The Role of Model-Based AI in Planning for the Aviation Future
The world’s first transatlantic flight using 100 percent sustainable aviation fuel (SAF) has taken place just a year ahead of when short-haul electric aircraft passenger flights have been predicted to launch.
These potentially major technological breakthroughs should be good news for the environment. In the near term, SAF and eventually electrification of aircraft will massively reduce fossil fuel consumption and lower maintenance costs.
Maintenance, repair and overhaul (MRO) operations around the world are highly adept at helping airline operators to keep passengers flying in safety. They have hard-won specialist skills and expertise in maintaining jet engines, gained over many decades. In the next few years, these established operations are going to have to adapt to some radical changes.
Electrification of the aviation industry is not going to happen overnight, but it will be a game changer. Every MRO business will have to replan its operation from tooling to inventory and from maintenance policies to a complete re-skilling of the workforce. What makes it even more challenging is the transition period. It is too early to determine when new MRO operations need to be up and running and servicing electrical power plants, or for how long we will see hybrid facilities capable of handling legacy and new power plants. Inevitably, the transition will take time. Regardless of how this is done and over how long, the eventual transformation of MRO in the aviation sector will be undoubtedly disruptive and expensive.
The challenges and uncertainties raised by these strategic developments are a perfect application of predictive digital twin technology, utilizing model-based AI to forecast, plan, and optimize new MRO operations while they are still on the drawing board.
Understanding future electric aircraft MRO with a digital twin
It is now possible to create a digital twin of a green field MRO operation using model-based AI, where intelligent software agents represent all the elements of an aviation operation – assets, processes, and people – in a safe ‘sandbox’. Combined with simulation software technology, the model is dynamic and capable of playing out different versions of the future. The agents behave as autonomous actors working to the rules and objectives that reflect the real world working of the operation.
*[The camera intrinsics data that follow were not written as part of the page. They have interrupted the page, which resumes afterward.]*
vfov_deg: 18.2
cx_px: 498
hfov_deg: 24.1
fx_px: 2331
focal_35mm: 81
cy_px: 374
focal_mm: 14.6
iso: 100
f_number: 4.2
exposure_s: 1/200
By implementing a digital twin of their entire enterprise, a management team can develop their strategic plans quickly and explore ‘what-if’ scenarios covering a wide range of assumptions. This can include understanding future customer demand and the impact on MRO capacity, staffing levels, skills, inventory, and costs. The whole future proposition can be optimized digitally in advance of the real deal.
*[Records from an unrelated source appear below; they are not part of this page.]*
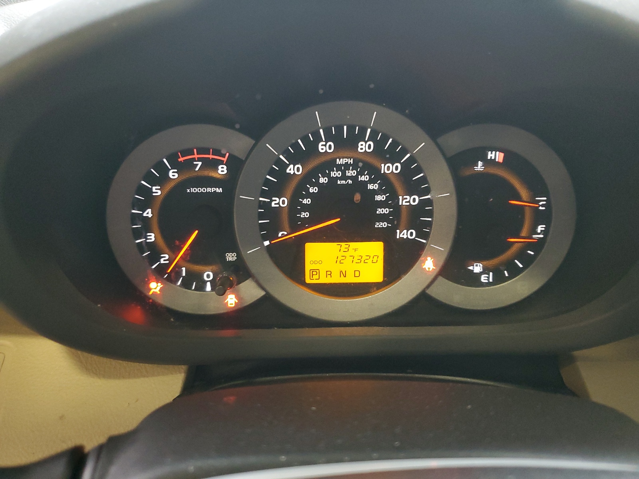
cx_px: 320
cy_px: 240
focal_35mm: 26
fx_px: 480
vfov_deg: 53.1
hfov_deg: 67.3
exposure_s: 1/60.2
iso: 280
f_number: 1.5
A digital twin of the current and planned operation will help to resolve the tricky problem of timing investments and the transition to the new world – balancing the assumptions about the changing demand for traditional fuels and maintenance services and the uptake of the new technology.
Different approaches to prediction, in particular the choice between data-driven AI and model-based AI, have their pros and cons but the latter has clear strengths in supporting the transition to electric aircraft. For a start, there are no large-scale data sources on electric fleets to analyze yet. Moreover, for justifying expensive strategic decisions, the digital twin must be transparent and explainable, not a black box, and this is enabled by a model-based approach. Model-based AI provides a digital lever to augment the analysis and decision making of a management team. The behavior of the software agents in a digital twin simulation should be driven by parameterized profiles that a business user can edit easily and change the direction of the simulation. For example, future dating when new MRO capacity becomes available, or varying entry-into-service dates for new types of aircraft propulsion – and of course, a significantly different approach to maintenance and engineering with a newly skilled workforce.
Understanding and explaining how all these different factors interact is essential to get investor and executive buy-in to the brave new world of electric aviation MRO. Support for investment on this scale must be safe and trusted. The key to winning this trust is going way beyond two-dimensional spreadsheet analysis and harnessing digitally-enabled AI technology – illuminating different versions of the future in virtual worlds of the aviation business.